Das Steuer-Blog von Clemens Helf

Es gibt Fragen, die einem als Steuerberater immer wieder von Freunden und Mandanten gestellt werden. Diese Fragen versuche ich in meinem Blog in einfachen Worten zu beantworten und verständlich zu machen. Es geht hier nicht um Spezialfragen des Umwandlungssteuerrechts und doppelstöckige Personengesellschaften, sondern um die alltäglichen Fragen des ganz normalen Steuerpflichtigen.

 

Wie Studierende Steuern sparen

Steuererklärung? Als Student? Lästig, klar. Doch die Mühe kann sich auszahlen, wie ich im folgenden Artikel erklären möchte:

 

Notebook, Schreibmaterial, Lehrbücher: Studenten müssen während ihrer Ausbildung viele Kosten stemmen.

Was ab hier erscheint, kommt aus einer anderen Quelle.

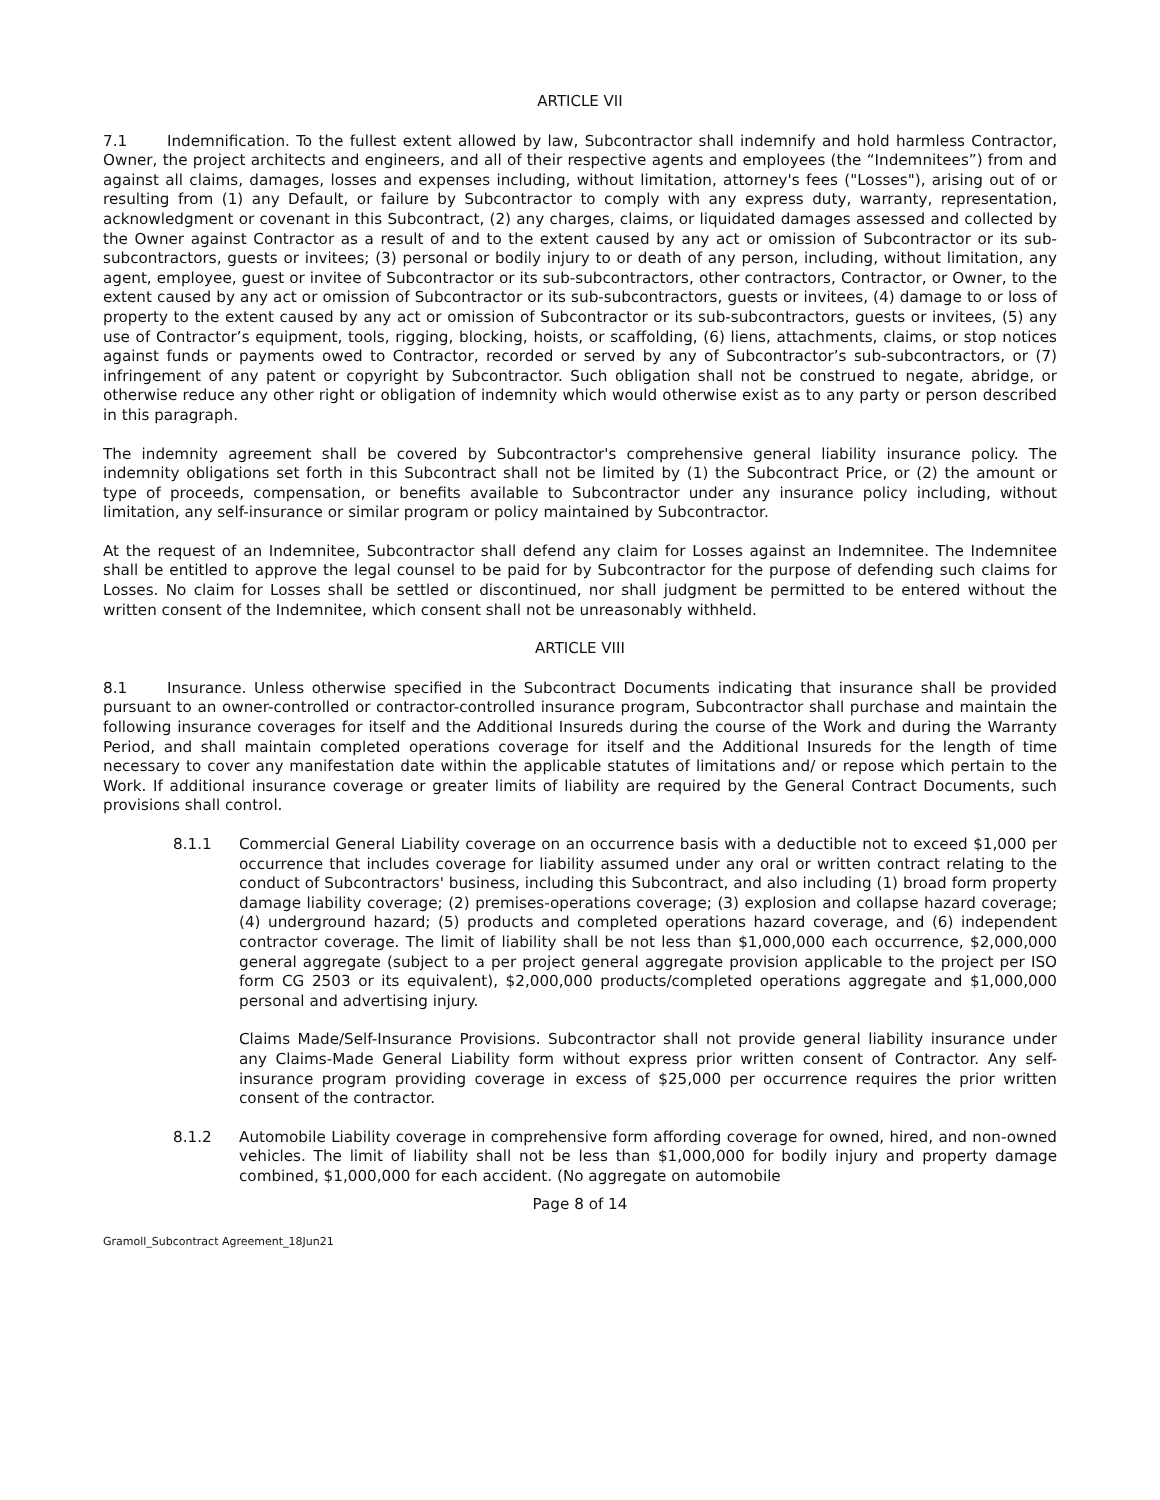ARTICLE VII
7.1 Indemnification. To the fullest extent allowed by law, Subcontractor shall indemnify and hold harmless Contractor, Owner, the project architects and engineers, and all of their respective agents and employees (the “Indemnitees”) from and against all claims, damages, losses and expenses including, without limitation, attorney's fees ("Losses"), arising out of or resulting from (1) any Default, or failure by Subcontractor to comply with any express duty, warranty, representation, acknowledgment or covenant in this Subcontract, (2) any charges, claims, or liquidated damages assessed and collected by the Owner against Contractor as a result of and to the extent caused by any act or omission of Subcontractor or its sub-subcontractors, guests or invitees; (3) personal or bodily injury to or death of any person, including, without limitation, any agent, employee, guest or invitee of Subcontractor or its sub-subcontractors, other contractors, Contractor, or Owner, to the extent caused by any act or omission of Subcontractor or its sub-subcontractors, guests or invitees, (4) damage to or loss of property to the extent caused by any act or omission of Subcontractor or its sub-subcontractors, guests or invitees, (5) any use of Contractor’s equipment, tools, rigging, blocking, hoists, or scaffolding, (6) liens, attachments, claims, or stop notices against funds or payments owed to Contractor, recorded or served by any of Subcontractor’s sub-subcontractors, or (7) infringement of any patent or copyright by Subcontractor. Such obligation shall not be construed to negate, abridge, or otherwise reduce any other right or obligation of indemnity which would otherwise exist as to any party or person described in this paragraph.
The indemnity agreement shall be covered by Subcontractor's comprehensive general liability insurance policy. The indemnity obligations set forth in this Subcontract shall not be limited by (1) the Subcontract Price, or (2) the amount or type of proceeds, compensation, or benefits available to Subcontractor under any insurance policy including, without limitation, any self-insurance or similar program or policy maintained by Subcontractor.
At the request of an Indemnitee, Subcontractor shall defend any claim for Losses against an Indemnitee. The Indemnitee shall be entitled to approve the legal counsel to be paid for by Subcontractor for the purpose of defending such claims for Losses. No claim for Losses shall be settled or discontinued, nor shall judgment be permitted to be entered without the written consent of the Indemnitee, which consent shall not be unreasonably withheld.
ARTICLE VIII
8.1 Insurance. Unless otherwise specified in the Subcontract Documents indicating that insurance shall be provided pursuant to an owner-controlled or contractor-controlled insurance program, Subcontractor shall purchase and maintain the following insurance coverages for itself and the Additional Insureds during the course of the Work and during the Warranty Period, and shall maintain completed operations coverage for itself and the Additional Insureds for the length of time necessary to cover any manifestation date within the applicable statutes of limitations and/ or repose which pertain to the Work. If additional insurance coverage or greater limits of liability are required by the General Contract Documents, such provisions shall control.
8.1.1 Commercial General Liability coverage on an occurrence basis with a deductible not to exceed $1,000 per occurrence that includes coverage for liability assumed under any oral or written contract relating to the conduct of Subcontractors' business, including this Subcontract, and also including (1) broad form property damage liability coverage; (2) premises-operations coverage; (3) explosion and collapse hazard coverage; (4) underground hazard; (5) products and completed operations hazard coverage, and (6) independent contractor coverage. The limit of liability shall be not less than $1,000,000 each occurrence, $2,000,000 general aggregate (subject to a per project general aggregate provision applicable to the project per ISO form CG 2503 or its equivalent), $2,000,000 products/completed operations aggregate and $1,000,000 personal and advertising injury.
Claims Made/Self-Insurance Provisions. Subcontractor shall not provide general liability insurance under any Claims-Made General Liability form without express prior written consent of Contractor. Any self-insurance program providing coverage in excess of $25,000 per occurrence requires the prior written consent of the contractor.
8.1.2 Automobile Liability coverage in comprehensive form affording coverage for owned, hired, and non-owned vehicles. The limit of liability shall not be less than $1,000,000 for bodily injury and property damage combined, $1,000,000 for each accident. (No aggregate on automobile
Page 8 of 14
Gramoll_Subcontract Agreement_18Jun21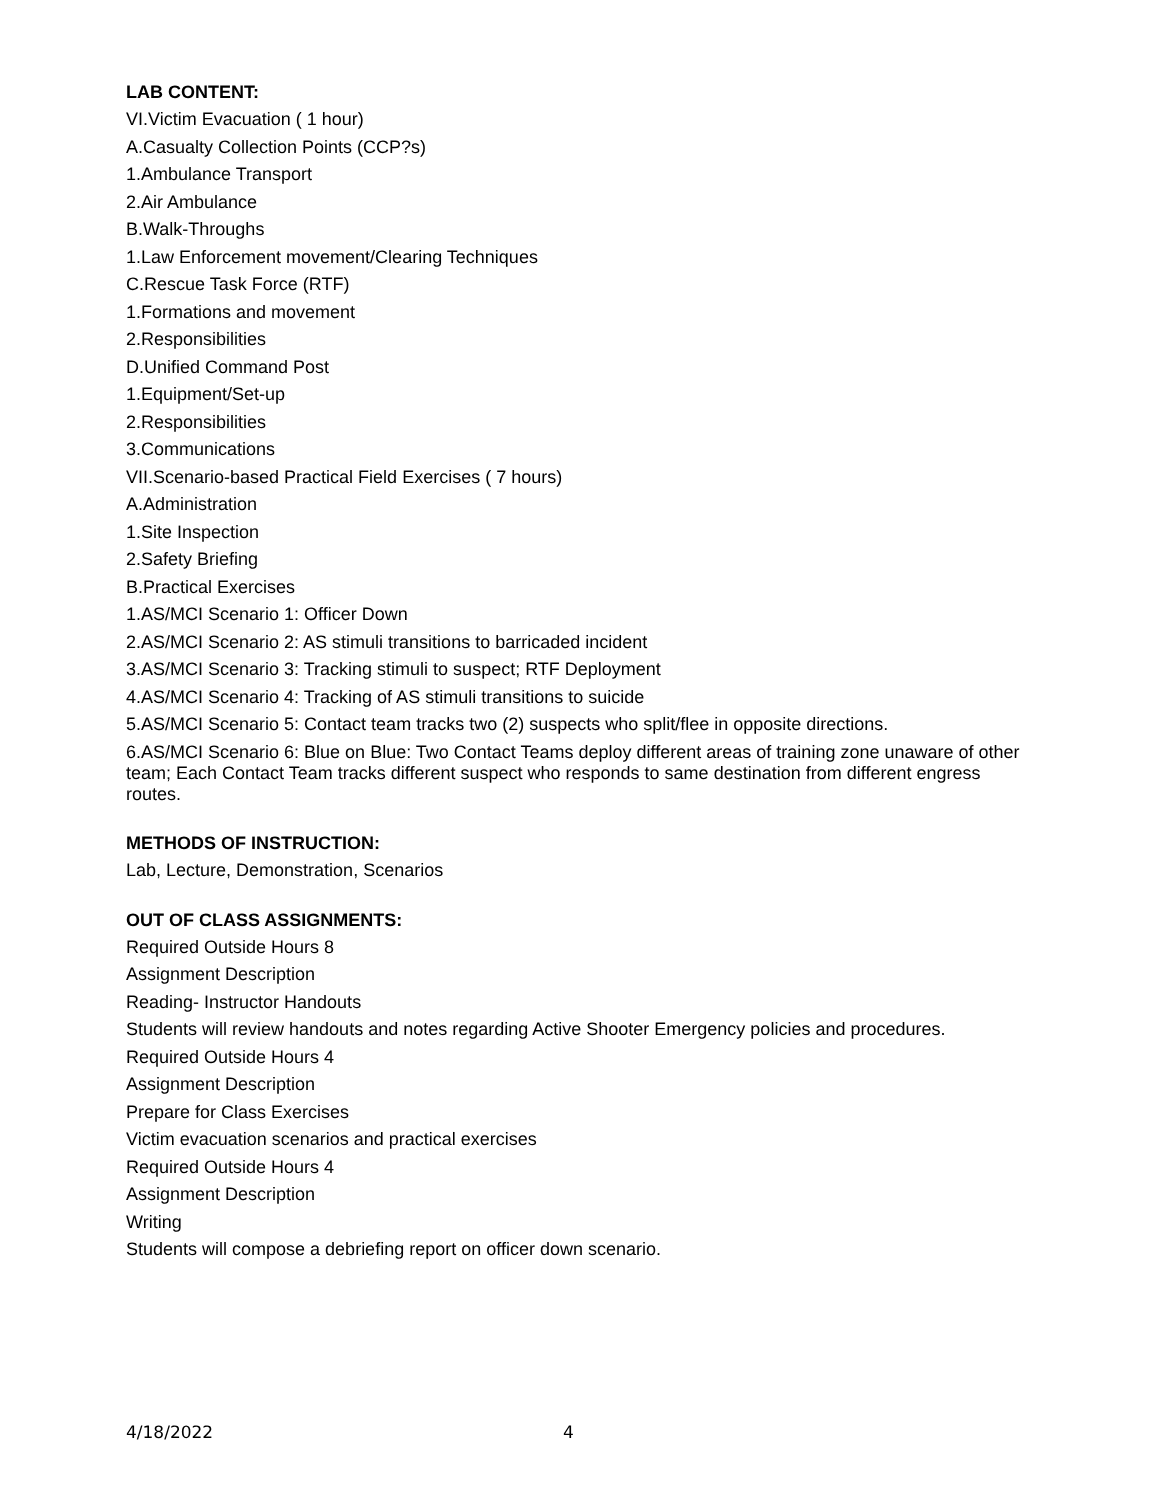LAB CONTENT:
VI.Victim Evacuation ( 1 hour)
A.Casualty Collection Points (CCP?s)
1.Ambulance Transport
2.Air Ambulance
B.Walk-Throughs
1.Law Enforcement movement/Clearing Techniques
C.Rescue Task Force (RTF)
1.Formations and movement
2.Responsibilities
D.Unified Command Post
1.Equipment/Set-up
2.Responsibilities
3.Communications
VII.Scenario-based Practical Field Exercises ( 7 hours)
A.Administration
1.Site Inspection
2.Safety Briefing
B.Practical Exercises
1.AS/MCI Scenario 1: Officer Down
2.AS/MCI Scenario 2: AS stimuli transitions to barricaded incident
3.AS/MCI Scenario 3: Tracking stimuli to suspect; RTF Deployment
4.AS/MCI Scenario 4: Tracking of AS stimuli transitions to suicide
5.AS/MCI Scenario 5: Contact team tracks two (2) suspects who split/flee in opposite directions.
6.AS/MCI Scenario 6: Blue on Blue: Two Contact Teams deploy different areas of training zone unaware of other team; Each Contact Team tracks different suspect who responds to same destination from different engress routes.
METHODS OF INSTRUCTION:
Lab, Lecture, Demonstration, Scenarios
OUT OF CLASS ASSIGNMENTS:
Required Outside Hours 8
Assignment Description
Reading- Instructor Handouts
Students will review handouts and notes regarding Active Shooter Emergency policies and procedures.
Required Outside Hours 4
Assignment Description
Prepare for Class Exercises
Victim evacuation scenarios and practical exercises
Required Outside Hours 4
Assignment Description
Writing
Students will compose a debriefing report on officer down scenario.
4/18/2022 4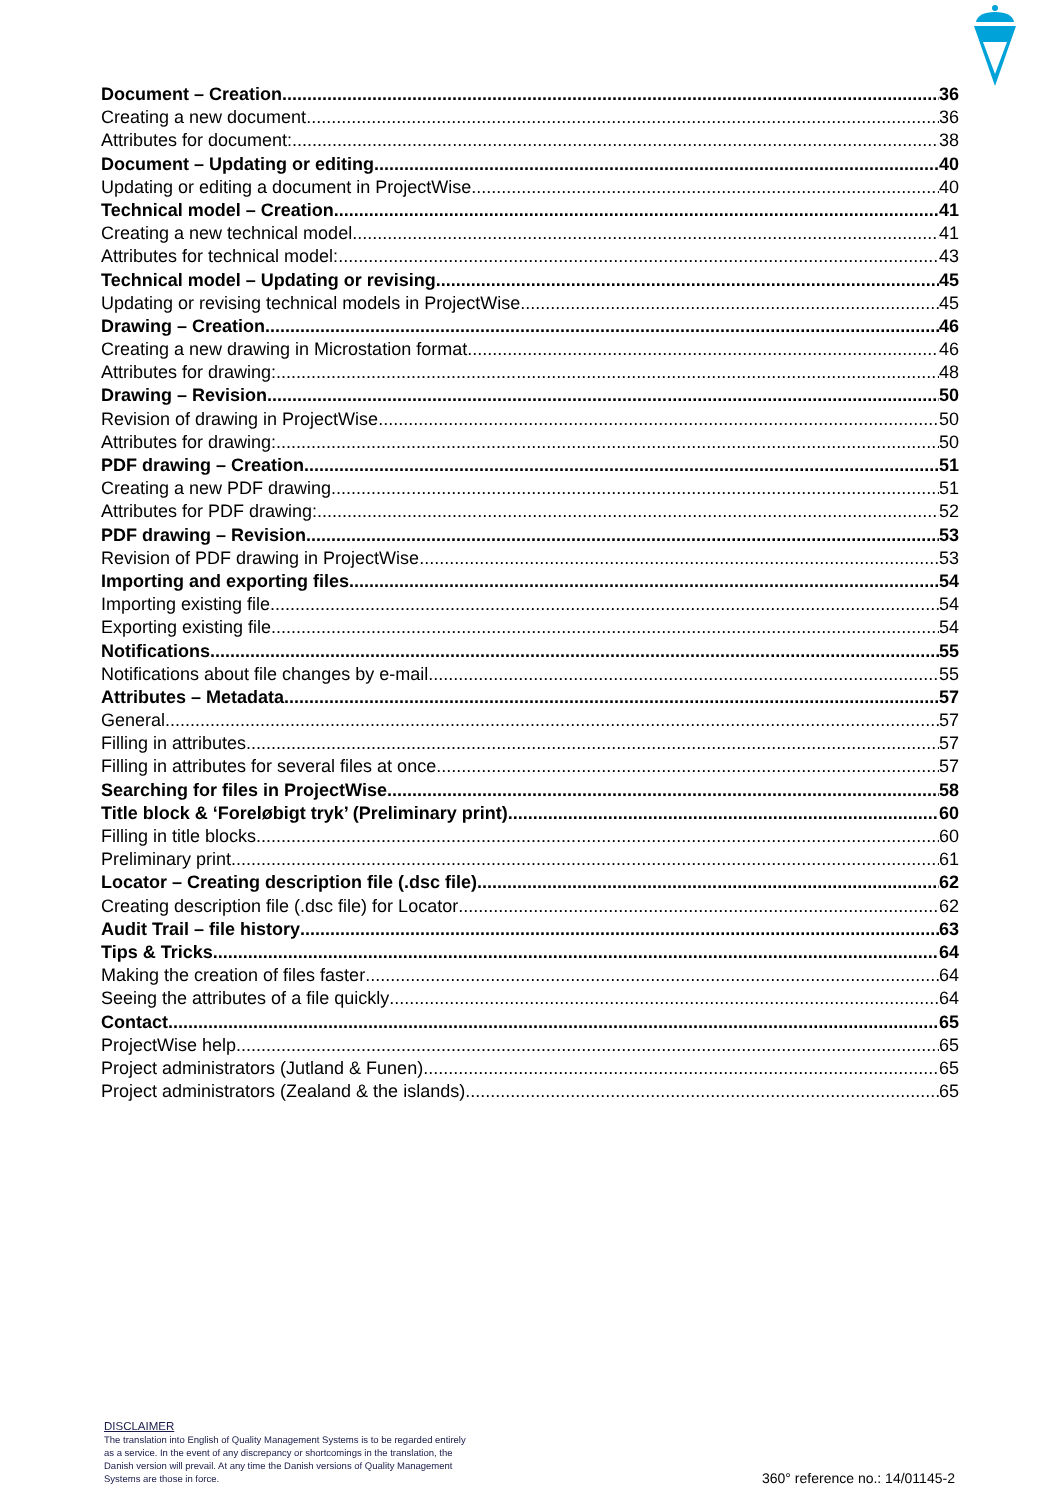Document – Creation 36
Creating a new document 36
Attributes for document: 38
Document – Updating or editing 40
Updating or editing a document in ProjectWise 40
Technical model – Creation 41
Creating a new technical model 41
Attributes for technical model: 43
Technical model – Updating or revising 45
Updating or revising technical models in ProjectWise 45
Drawing – Creation 46
Creating a new drawing in Microstation format 46
Attributes for drawing: 48
Drawing – Revision 50
Revision of drawing in ProjectWise 50
Attributes for drawing: 50
PDF drawing – Creation 51
Creating a new PDF drawing 51
Attributes for PDF drawing: 52
PDF drawing – Revision 53
Revision of PDF drawing in ProjectWise 53
Importing and exporting files 54
Importing existing file 54
Exporting existing file 54
Notifications 55
Notifications about file changes by e-mail 55
Attributes – Metadata 57
General 57
Filling in attributes 57
Filling in attributes for several files at once 57
Searching for files in ProjectWise 58
Title block & ‘Foreløbigt tryk’ (Preliminary print) 60
Filling in title blocks 60
Preliminary print 61
Locator – Creating description file (.dsc file) 62
Creating description file (.dsc file) for Locator 62
Audit Trail – file history 63
Tips & Tricks 64
Making the creation of files faster 64
Seeing the attributes of a file quickly 64
Contact 65
ProjectWise help 65
Project administrators (Jutland & Funen) 65
Project administrators (Zealand & the islands) 65
DISCLAIMER
The translation into English of Quality Management Systems is to be regarded entirely as a service. In the event of any discrepancy or shortcomings in the translation, the Danish version will prevail. At any time the Danish versions of Quality Management Systems are those in force.
360° reference no.: 14/01145-2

Dass sie womöglich einen Teil des Geldes mit einer Steuererklärung zurückerstattet bekommen, ist vielen gar nicht bewusst. Denn für wen sich der Aufwand lohnt, ist oft kaum nachzuvollziehen: Wer sich einmal mit der Steuergesetzgebung beschäftigt hat, der weiß wovon ich spreche. Ich möchte deshalb die wichtigsten Fragen zum Thema Studium und Steuererklärung beantworten. Die erste Frage, die sich jeder Studierende stellen sollte, ist: Absolviere ich gerade meine Erst- oder Zweitausbildung? Denn davon hängt ab, wie viel Geld Studenten vom Staat zurückfordern können.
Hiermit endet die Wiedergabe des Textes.